### Given records:
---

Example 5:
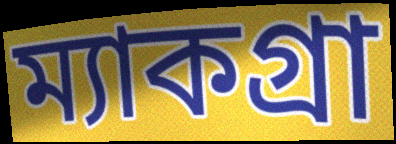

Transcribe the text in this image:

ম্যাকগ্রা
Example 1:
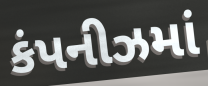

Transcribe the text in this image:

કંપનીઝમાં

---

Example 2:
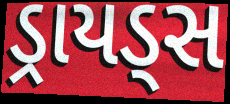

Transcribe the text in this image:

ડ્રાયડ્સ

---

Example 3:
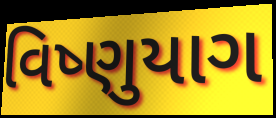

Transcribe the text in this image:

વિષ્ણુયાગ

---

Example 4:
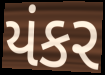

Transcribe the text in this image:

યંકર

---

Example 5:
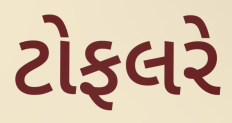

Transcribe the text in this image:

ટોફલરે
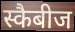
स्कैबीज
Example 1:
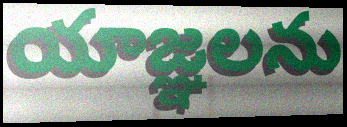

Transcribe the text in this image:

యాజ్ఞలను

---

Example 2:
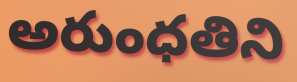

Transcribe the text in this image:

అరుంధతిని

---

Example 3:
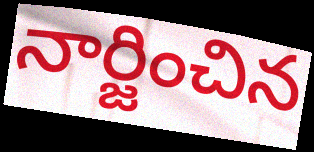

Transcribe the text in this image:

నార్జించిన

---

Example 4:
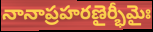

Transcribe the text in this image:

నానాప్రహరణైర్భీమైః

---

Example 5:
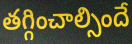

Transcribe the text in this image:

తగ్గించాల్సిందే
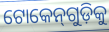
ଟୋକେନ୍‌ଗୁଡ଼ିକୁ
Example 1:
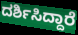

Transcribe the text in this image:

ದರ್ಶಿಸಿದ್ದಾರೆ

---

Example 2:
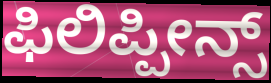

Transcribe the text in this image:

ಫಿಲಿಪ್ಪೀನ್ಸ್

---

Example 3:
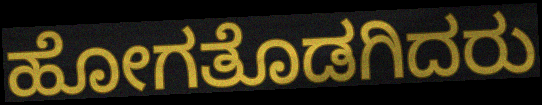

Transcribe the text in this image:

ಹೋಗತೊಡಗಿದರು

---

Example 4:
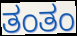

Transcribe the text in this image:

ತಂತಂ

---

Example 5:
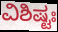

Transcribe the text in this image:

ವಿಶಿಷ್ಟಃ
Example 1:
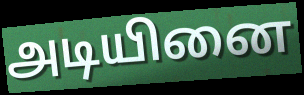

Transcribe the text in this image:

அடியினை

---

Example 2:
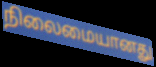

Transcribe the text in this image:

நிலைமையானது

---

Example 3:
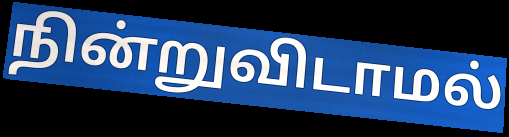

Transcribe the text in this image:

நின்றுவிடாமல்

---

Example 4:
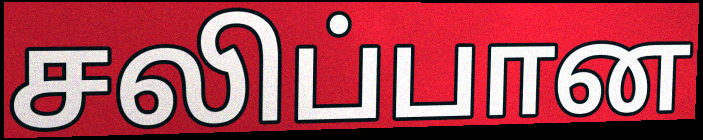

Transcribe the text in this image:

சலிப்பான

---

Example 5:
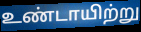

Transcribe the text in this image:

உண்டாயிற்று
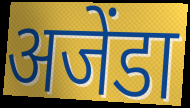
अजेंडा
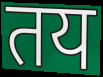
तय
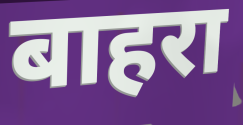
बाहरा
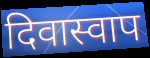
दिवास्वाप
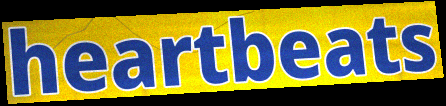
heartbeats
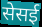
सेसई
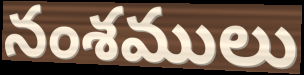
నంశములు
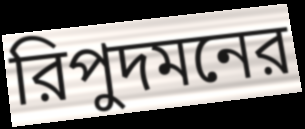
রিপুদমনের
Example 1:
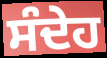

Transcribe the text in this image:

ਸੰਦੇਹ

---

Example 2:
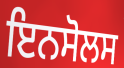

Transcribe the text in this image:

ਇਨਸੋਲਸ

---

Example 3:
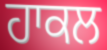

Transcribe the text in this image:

### Task statement:
A faithful copy of the data is required: each word kept, each picture omitted.

### Result below:
---

Example 5:

Transcribe the text in this image:

ম্যাকগ্রা
Example 1:

Transcribe the text in this image:

કંપનીઝમાં

---

Example 2:

Transcribe the text in this image:

ડ્રાયડ્સ

---

Example 3:

Transcribe the text in this image:

વિષ્ણુયાગ

---

Example 4:

Transcribe the text in this image:

યંકર

---

Example 5:

Transcribe the text in this image:

ટોફલરે
स्कैबीज
Example 1:

Transcribe the text in this image:

యాజ్ఞలను

---

Example 2:

Transcribe the text in this image:

అరుంధతిని

---

Example 3:

Transcribe the text in this image:

నార్జించిన

---

Example 4:

Transcribe the text in this image:

నానాప్రహరణైర్భీమైః

---

Example 5:

Transcribe the text in this image:

తగ్గించాల్సిందే
ଟୋକେନ୍‌ଗୁଡ଼ିକୁ
Example 1:

Transcribe the text in this image:

ದರ್ಶಿಸಿದ್ದಾರೆ

---

Example 2:

Transcribe the text in this image:

ಫಿಲಿಪ್ಪೀನ್ಸ್

---

Example 3:

Transcribe the text in this image:

ಹೋಗತೊಡಗಿದರು

---

Example 4:

Transcribe the text in this image:

ತಂತಂ

---

Example 5:

Transcribe the text in this image:

ವಿಶಿಷ್ಟಃ
Example 1:

Transcribe the text in this image:

அடியினை

---

Example 2:

Transcribe the text in this image:

நிலைமையானது

---

Example 3:

Transcribe the text in this image:

நின்றுவிடாமல்

---

Example 4:

Transcribe the text in this image:

சலிப்பான

---

Example 5:

Transcribe the text in this image:

உண்டாயிற்று
अजेंडा
तय
बाहरा
दिवास्वाप
heartbeats
सेसई
నంశములు
রিপুদমনের
Example 1:

Transcribe the text in this image:

ਸੰਦੇਹ

---

Example 2:

Transcribe the text in this image:

ਇਨਸੋਲਸ

---

Example 3:

Transcribe the text in this image:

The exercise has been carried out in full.